陆成想起来了,她从孩子们被窝里出来时手里就攥着这块儿布,他心不在焉地问她是什么,她坚决不肯说,原来就是为了这个。没吃过猪肉也见过猪跑,陆成知道那些梅花意味着他的香儿完完全全都是他的,但他压根就没有怀疑过这点,所以看到了确确实实的证据,陆成没有高兴,越发心疼了。
怪不得她哭。
“香儿,你,用不用我找点药给你上上?”放下油灯,陆成俯身站在炕沿前,将她身上的被子往下扒了扒,露出媳妇的脑袋,再轻轻地亲她头顶发梢,“对不起,这次我不懂,下次我轻点,香儿,你知道我不是故意的”
轻轻柔柔的声音,哄起小姑娘来最管用。
凝香心就软了,陆成从来都有这个本事,前一刻还让她气得不想再见他,下一刻就让她从耳根子到心都软了,再次偏向他。
既然哪个新娘子都免不了这遭罪,说明确实不怪陆成,喜欢他高大结实值得依靠,当然也得接受他其他过于壮实的地方。

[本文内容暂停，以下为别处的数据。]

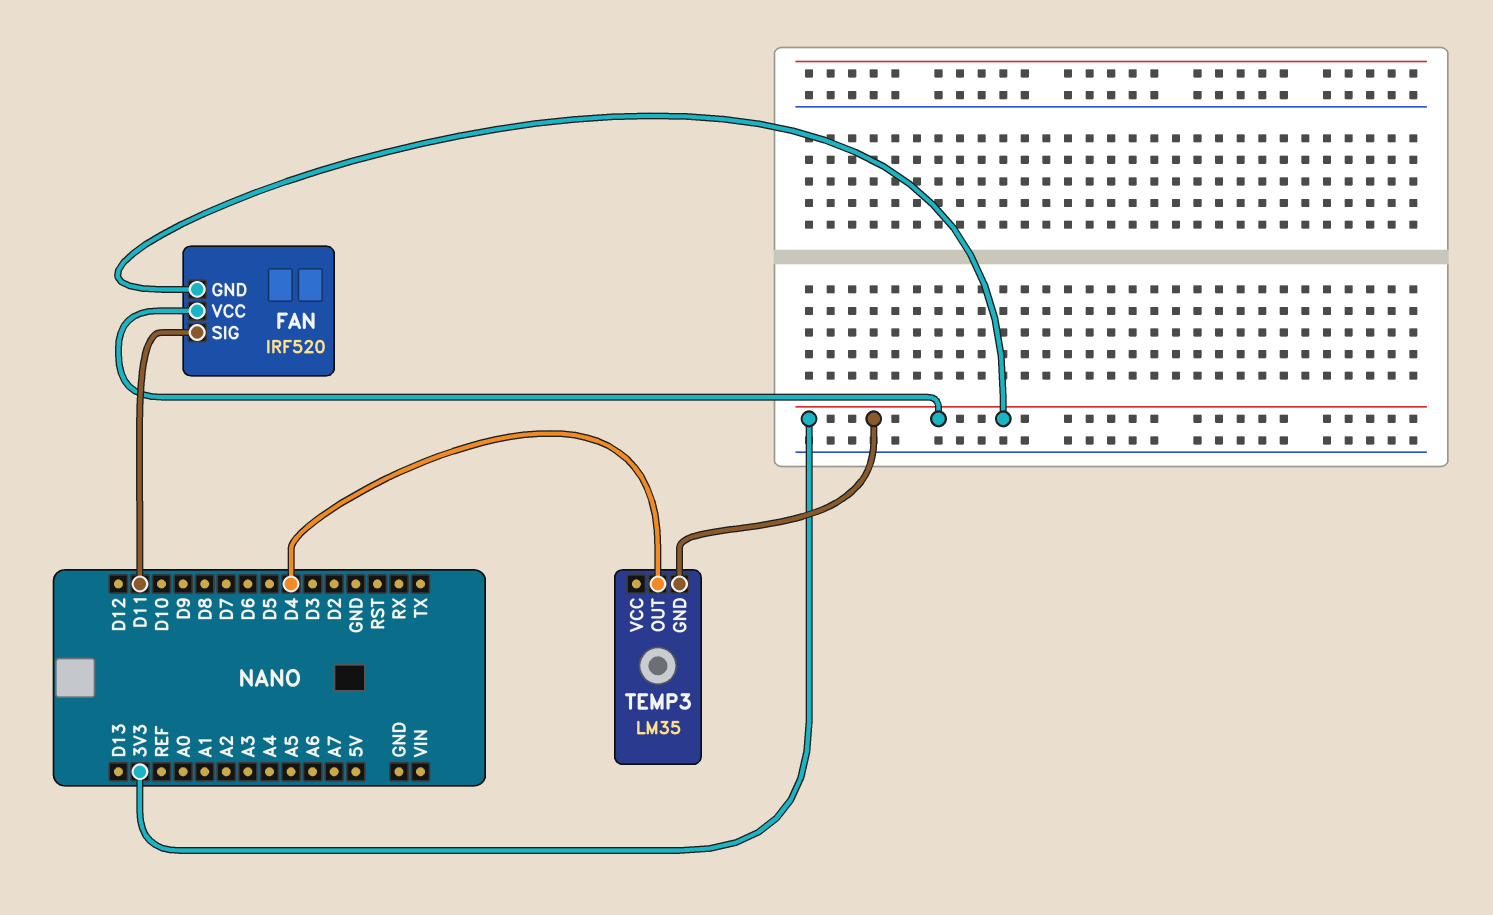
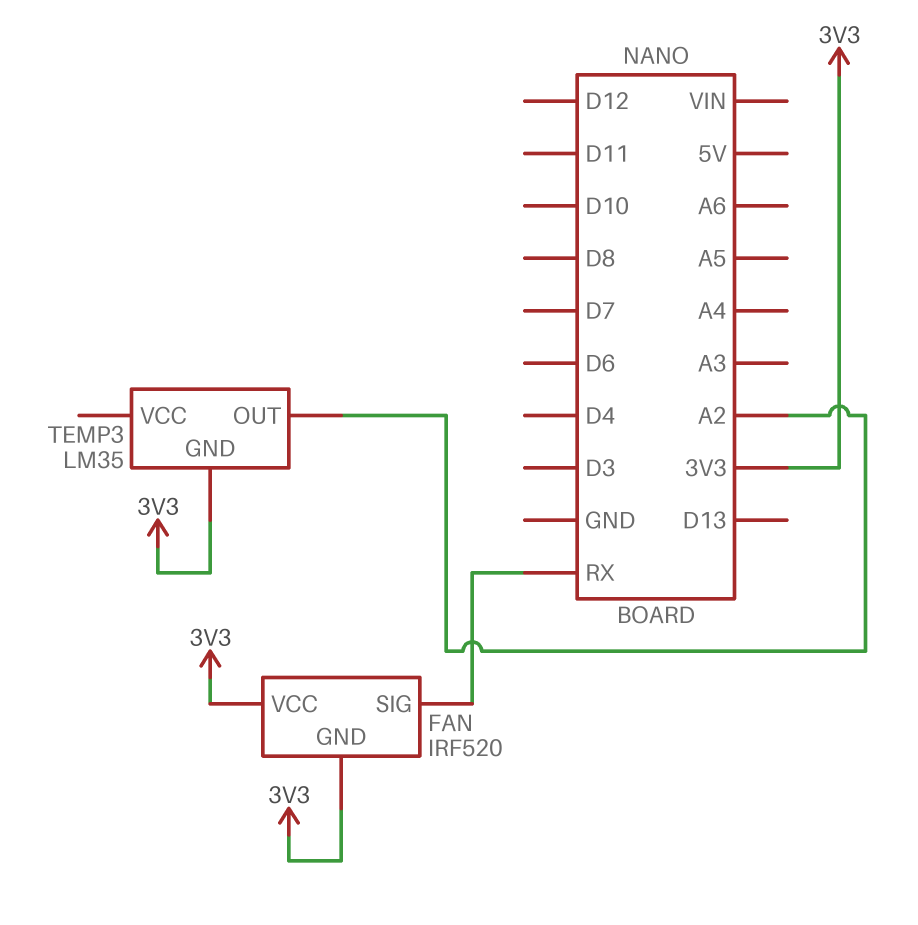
FAN pin SIG: D11 -> RX
TEMP3 pin OUT: D4 -> A2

念头一起,凝香情不自禁打个哆嗦,并了并腿,低头问他,“阿南他们,没醒吧?”
虽然当时浑浑噩噩的,但她记得他好像吼了几嗓子。
“睡得香着呢。”
提到孩子,陆成声音更加温柔,爬到炕上,重新将人搂到怀里,想碰碰她受伤的地方,她死死挡住,动一动就皱眉吸气。陆成舍不得为难,赶紧歇了心思,大手轻轻地摩挲她背,安抚地意味更浓,就像她是只受了惊吓的小白兔。
凝香的所有委屈就都被他顺没了,身体放松下来,乖顺地靠在他胸口。
然后他的手就开始不老实了。
凝香痒痒,一边护住自己一边闷闷地嗔他,“你别碰我。”
“这里又不疼。”陆成刚娶了媳妇,正新奇呢,哪肯老实,知道她缓过劲儿来了,又耍无赖。
凝香拦不住,幸好陆成并没有再来一次的意思,只是稀罕旁处,连她的脚丫都没放过。
凝香脚板心怕痒,一只被他握着,她用另一只脚踢他,边笑边质问他,“你就不嫌臭?”
“我媳妇哪都是香的。”陆成喜欢她,喜欢两人真正成了夫妻的感觉,突然将她双脚都抱在怀里,抬头看她。凝香没料到他会这样,困惑地怔在了那儿,一头乌亮黑缎似的长发披散,露在被子外面的肩膀脸蛋被灯光照亮,朦胧动人。
他望着她,心化成了一汪春泉。
凝香害羞了,飞快将被子拉过脑顶,双脚也往回缩。
媳妇不见了,陆成从被子底下钻进来找她。
他慢慢地从她身上经过,仿佛有暖暖的春风将她席卷,凝香羞于承认,但她知道她喜欢。
情不自禁的,夫妻俩又抱到了一起。
“香儿”陆成低低地求,不忍欺负她,就将难题抛给妻子,让她选择是狠心拒绝,还是当个疼丈夫的好媳妇。
凝香在他面前一直都很没出息,受不了他孩子般的撒娇,受不了他勾人的桃花眼,善良地默许。
三月的晚上,春风透过窗缝漫进来,油灯火苗上下左右地摇曳,风停了,才继续静静地燃烧。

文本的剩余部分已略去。